TASK 1 |
Answer these questions about the book review of Badiou, Balibar, Rancière:
(a) Which chapters of the book are devoted to Alain Badiou?
(b) According to Hewlett, what is "perhaps the most difficult aspect of the event to accept"?
(c) In what city and year did Rosa Parks refuse to give up her bus seat?
TASK 2 | Write the next portion of the review of Hewlett's book on Badiou, Balibar, and Rancière, picking up after its final paragraph.

--- DOCUMENT SECTION ---

Badiou, Balibar, Rancière is a critical overview of the political thought of three students of Althusser's, each of whom has moved away from his teacher in a direction different from the others. Hewlett argues that, in a France and indeed in a world that is increasingly neoliberal in both its thought and its practice, there is a need for a renewal of a left theoretical tradition. Each of these thinkers attempts to offer that renewal, with, in Hewlett's eyes, mixed success.
The book can be read both as an overview of the work of these thinkers and as a critical engagement with them. However, since the discussions are brisk and often introductory, the critical questions raised to these thinkers do not (and, I believe, do not seek to) have much depth. I will argue that, at least in the case of Badiou, there are straightforward ways to answer the criticisms Hewlett raises. However, it should be said immediately that, aside from the criticisms, the overview he provides of each thinker is valuable, and in the cases of Badiou and Rancière, fairly accurate. As I am not a scholar of Balibar's thought, I cannot comfortably offer judgment of his efforts there.
The book proceeds in the standard fashion of such works. The first chapter places the thinkers in their intellectual and historical context, particularly with respect to Althusser. The second and third chapters are devoted to Alain Badiou. The second chapter treats his central concepts of event, subject, and truth, while the third builds upon these an understanding of the framework of his political thought. The fourth chapter is devoted to Jacques Rancière, whose thought is closer to Badiou's than is Balibar's. Next is a chapter on Etienne Balibar, followed by a concluding chapter summarizing the earlier treatments and offering some final critical remarks.
The chapter on Badiou's central concepts discusses the centrality of the event for Badiou and shows how both the subject and the concept of a universal truth derive from it. The subject is that which is loyal to an event, and a truth is that which is created through that fidelity. In this chapter Hewlett raises the concern, to which he returns in the following chapter, that an event arises as something inexplicable, which is, in his view, "perhaps the most difficult aspect of the event to accept" (p. 39). The specifically political problem with this inexplicability is that it does not offer a sense of the historical rootedness of events, and therefore makes them a mystery. That, in turn, prevents the possibility of political guidance. Events just happen, without anyone's control, and the possibility of fidelity only comes afterwards.
Once the event has happened the subject becomes crucial to the event's (retrospective) existence and significance … For a committed view of politics, and one which is arguably highly influenced by the notion of praxis, it is rather odd that the role of the activist is so retrospective in relation to the event. (p. 55)
Here I believe that Hewlett misinterprets the movement of Badiou's thought. For Badiou, the event is not something that arises mysteriously. Rather, it is mysterious only from the standpoint of the particular situation in which it happens. It can be recognized as an event only retrospectively, because some interventions (political or otherwise) fail to catalyze an event. When Rosa Parks refuses to give up her bus seat to a white person in Montgomery, Alabama in 1955, this is an event. There were others before her who also refused. What makes her refusal an event is the fidelity to her act by other committed activists. And it is only in retrospect that we realize that hers was an event while the previous refusals were not.

--- EXTRACTED INFORMATION ---

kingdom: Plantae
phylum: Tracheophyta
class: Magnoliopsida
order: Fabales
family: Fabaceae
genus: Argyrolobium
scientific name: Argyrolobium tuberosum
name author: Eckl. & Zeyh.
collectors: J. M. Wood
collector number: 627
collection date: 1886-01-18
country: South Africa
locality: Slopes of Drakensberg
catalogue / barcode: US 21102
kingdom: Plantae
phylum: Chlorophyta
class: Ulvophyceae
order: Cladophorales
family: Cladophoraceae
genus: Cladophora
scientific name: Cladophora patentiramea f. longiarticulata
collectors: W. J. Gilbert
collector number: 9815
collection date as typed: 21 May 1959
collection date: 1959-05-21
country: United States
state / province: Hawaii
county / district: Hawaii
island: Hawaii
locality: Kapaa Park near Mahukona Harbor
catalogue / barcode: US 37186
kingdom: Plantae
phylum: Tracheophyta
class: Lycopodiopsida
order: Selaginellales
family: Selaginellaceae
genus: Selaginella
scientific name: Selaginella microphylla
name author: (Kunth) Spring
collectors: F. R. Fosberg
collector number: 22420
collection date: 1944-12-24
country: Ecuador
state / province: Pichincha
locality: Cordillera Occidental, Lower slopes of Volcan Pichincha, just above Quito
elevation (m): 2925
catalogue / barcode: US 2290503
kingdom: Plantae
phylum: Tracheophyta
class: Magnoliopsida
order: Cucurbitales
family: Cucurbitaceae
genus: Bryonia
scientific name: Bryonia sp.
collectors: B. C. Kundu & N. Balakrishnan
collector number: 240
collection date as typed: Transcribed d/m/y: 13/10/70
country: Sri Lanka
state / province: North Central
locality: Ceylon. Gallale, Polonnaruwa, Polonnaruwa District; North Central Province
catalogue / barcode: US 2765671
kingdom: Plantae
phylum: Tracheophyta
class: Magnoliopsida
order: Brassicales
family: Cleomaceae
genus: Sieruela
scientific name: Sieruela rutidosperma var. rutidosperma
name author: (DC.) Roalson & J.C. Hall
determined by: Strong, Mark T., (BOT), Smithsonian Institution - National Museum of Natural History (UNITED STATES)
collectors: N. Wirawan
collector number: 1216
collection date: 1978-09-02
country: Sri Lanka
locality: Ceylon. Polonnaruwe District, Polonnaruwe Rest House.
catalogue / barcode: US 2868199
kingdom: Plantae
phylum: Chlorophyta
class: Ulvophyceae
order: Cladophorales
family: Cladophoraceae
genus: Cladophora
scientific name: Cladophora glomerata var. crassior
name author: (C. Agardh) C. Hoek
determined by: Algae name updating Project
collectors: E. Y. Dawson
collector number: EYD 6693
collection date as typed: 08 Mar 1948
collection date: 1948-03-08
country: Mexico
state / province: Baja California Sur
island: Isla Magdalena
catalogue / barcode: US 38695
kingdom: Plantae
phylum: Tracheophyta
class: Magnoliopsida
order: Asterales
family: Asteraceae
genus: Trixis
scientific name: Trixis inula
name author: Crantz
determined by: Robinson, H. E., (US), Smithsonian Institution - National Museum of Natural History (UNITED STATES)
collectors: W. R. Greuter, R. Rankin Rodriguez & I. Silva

---

REPLY 1 |
(a) The second and third chapters.
(b) That an event arises as something inexplicable.
(c) Montgomery, Alabama, in 1955.

REPLY 2 |
Essentially, what Hewlett describes as the removal of an event from history seems to me more like a decision to act that cannot be predicted solely from the events leading up to that decision. As Badiou makes clear in Being and Event, events can only arise at certain places in a situation -- places he calls evental sites. They are historically and contextually rooted and circumscribed. What they are not is historically determined. That is where decision, action, and fidelity enter the picture.
Hewlett's other major criticism, that there is a disconnect between the abstraction of Badiou's thought and the specifics of his political commitments and analyses, is one that he also raises against Rancière. I think there is more merit to this objection, although it, too, can be answered. In their theoretical works, Badiou and Rancière seek to offer a framework for thinking political action. For Badiou, that framework revolves around a conception of an event. For Rancière, it is founded in collective action emerging from the presupposition of radical equality. The proper question to raise to these frameworks, it seems to me, is not whether they are close to or distant from concrete political contexts, but rather whether they help enlighten our thought about those contexts. Here, of course, there is much room for discussion.
I have recently studied and written on the political views of Rancière, and I find Hewlett's brief treatment of Rancière's views to be admirably clear. I like his characterization of Rancière's position as "a statement both of the right of the ordinary person to be listened to and a celebration of the profound usefulness of learning from what the ordinary person has to say, unmediated as far as possible by the intervention of the more powerful" (p. 86). Hewlett offers a good overview of the development of Rancière's often far-flung thought (at least his political thought), and raises an objection that I, too, have pondered.
How could the sans-part, whom Rancière promotes so effectively in his theory, ever play a full and positive role in a democratically organized society if the very existence of democracy depends on their playing a marginal role and being in an apparently constant state of revolt? (p. 111)
In short, how can we institutionalize the democratic moment that Rancière has conceived? Elsewhere I try to respond to this question, but it does involve some re-arrangement of elements of his thought.
If Hewlett finds Badiou's and Rancière's thought too distant from concrete realities, he finds Balibar's rather too close at times. Balibar's approach is often to engage directly with issues such as violence or citizenship. Such an approach, by lacking the proper theoretical distance from current events, runs the risk of being too much in thrall to the perceived parameters of the context of those events. As a result, while Balibar offers elucidating moments of thought about the issues he addresses, his proposals wind up being a bit reformist and in that way foreign to the radicality of his reflections.
A general worry that concerns Hewlett is the distance of these thinkers, particularly Badiou and Rancière, from economic issues. He finds what might be called a political reductionism in their views, a stress on the political at the expense of the economic. Here he suggests that a return to Marx's view might offer a corrective. This is a provocative idea. I believe there is a reason, which is not to say a justification, for the stress these thinkers place on the political. In our neoliberal world, it is precisely the political that has been eclipsed in favor of the economic. Solve the economic problems (through the introduction of a world free market) and politics will fall into line of its own accord. In fact, the reason, according to many neoliberal thinkers, that we suffer from hardship and discontent is that states and politics stand in the way of the natural development of a global market.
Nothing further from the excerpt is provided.